Monday, Apr. 08, 1996

ODD COUPLE

By RICHARD SCHICKEL

NOT SINCE IN THE HEAT OF THE Night has a good ole cracker had a culture shock like the one Earl Pilcher Jr. (Robert Duvall) receives in A Family Thing. It comes in the form of a deathbed letter from the woman he has always believed was his mother. In it she tells him that though he looks, acts and thinks white, he is half black, the product of a union six decades ago between his father and the family's African-American maid, who died giving birth to him. His adoptive mother's last wish is that he find his black half brother and make peace with him.

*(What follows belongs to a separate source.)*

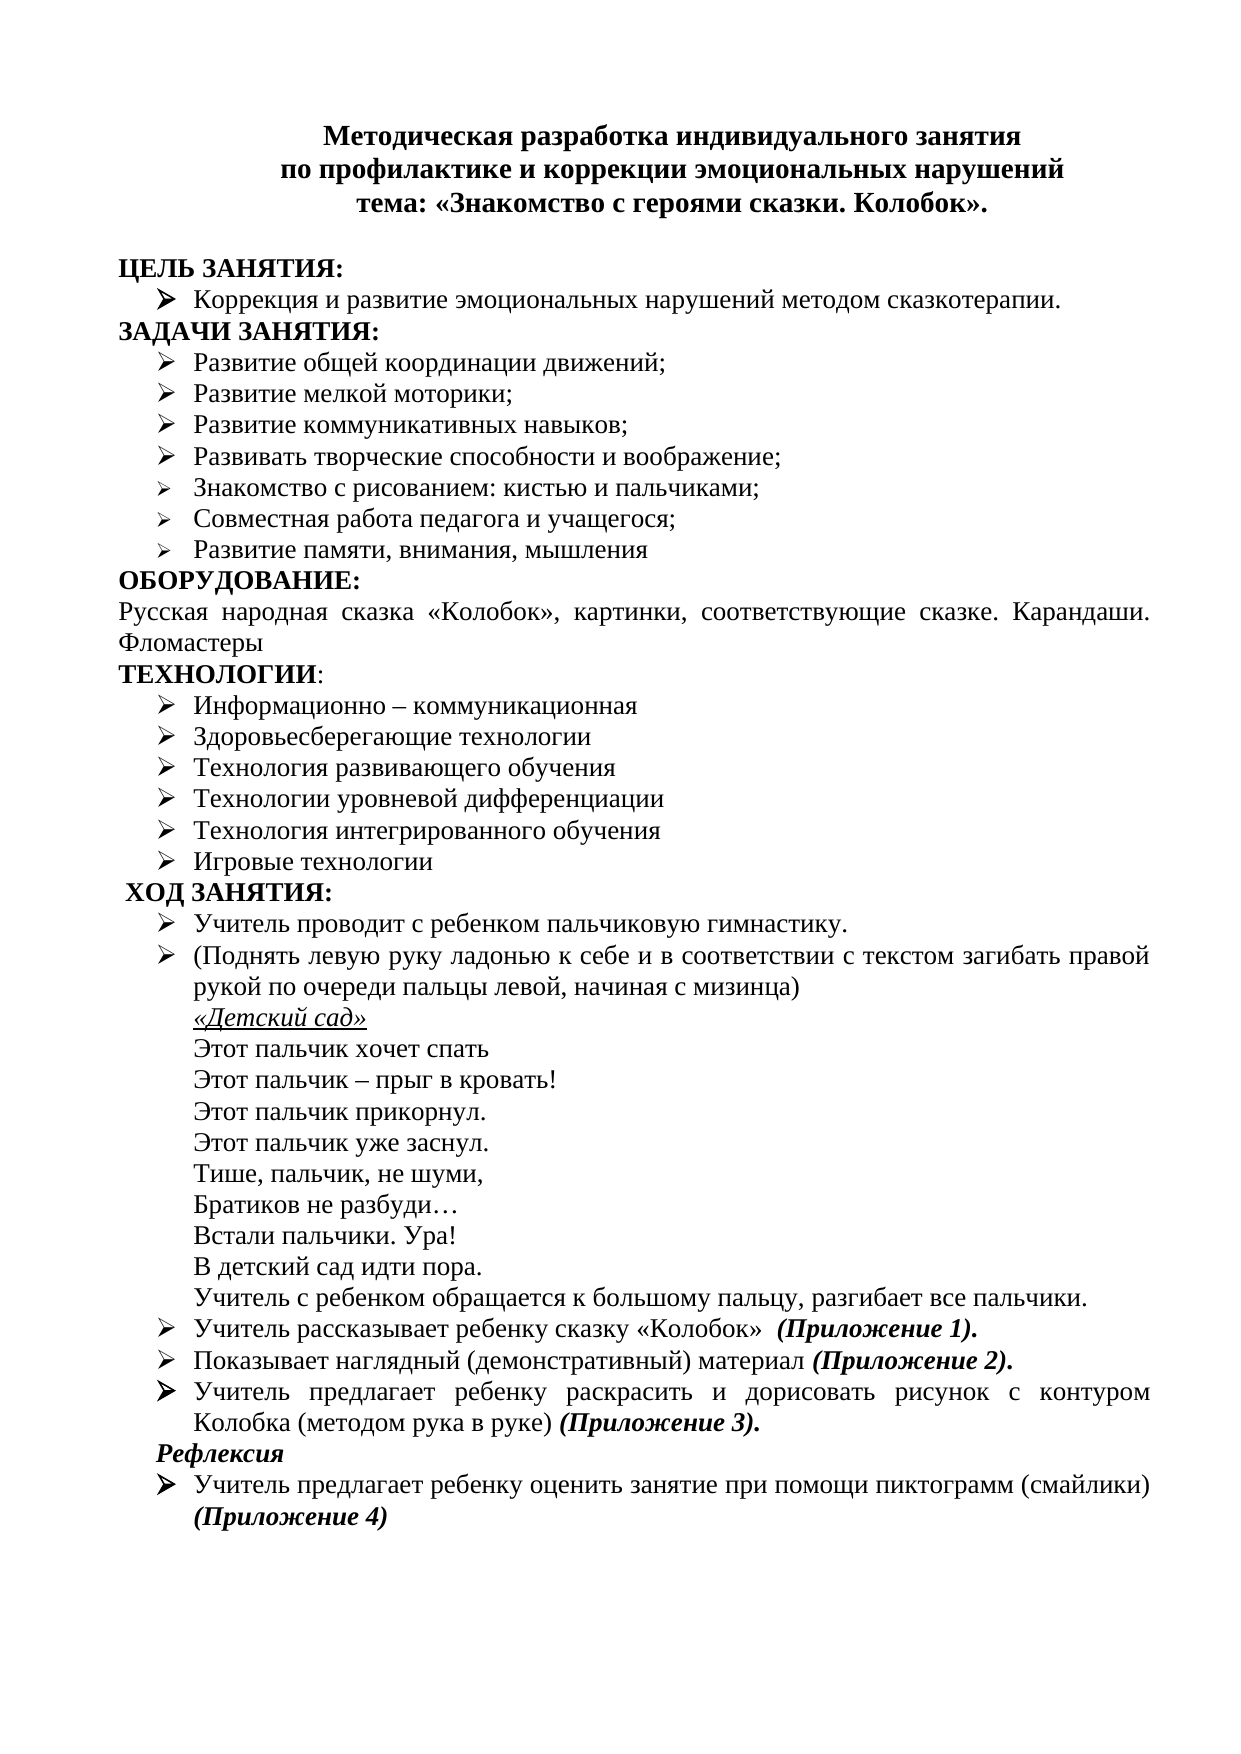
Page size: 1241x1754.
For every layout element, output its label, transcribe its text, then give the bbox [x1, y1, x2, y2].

The finding is relatively easy; Ray Murdock (James Earl Jones) is a policeman in Chicago. Making peace is another matter; Ray knows how his mother died, was in fact present on that terrible night. Forgiving the white man who seduced her and the half brother whose breech birth killed her is not in his heart. Ray has hidden his long-denied anger beneath a smoothly affable manner. Earl is hiding his more recent astonishment under stony taciturnity. But big-city circumstances force him to take refuge in Ray's home, where his blind, wise, straight-talking aunt (Irma P. Hall) maneuvers the brothers toward reconciliation.

There is delicacy and restraint in all these performances as they ease a far-fetched premise toward believability under Richard Pearce's clear, cool direction. The script by Billy Bob Thornton and Tom Epperson is obviously a fairy-tale, but the unsentimental realism of its telling, combined with our profound need to believe in it just now, turns A Family Thing into a curiously affecting little movie.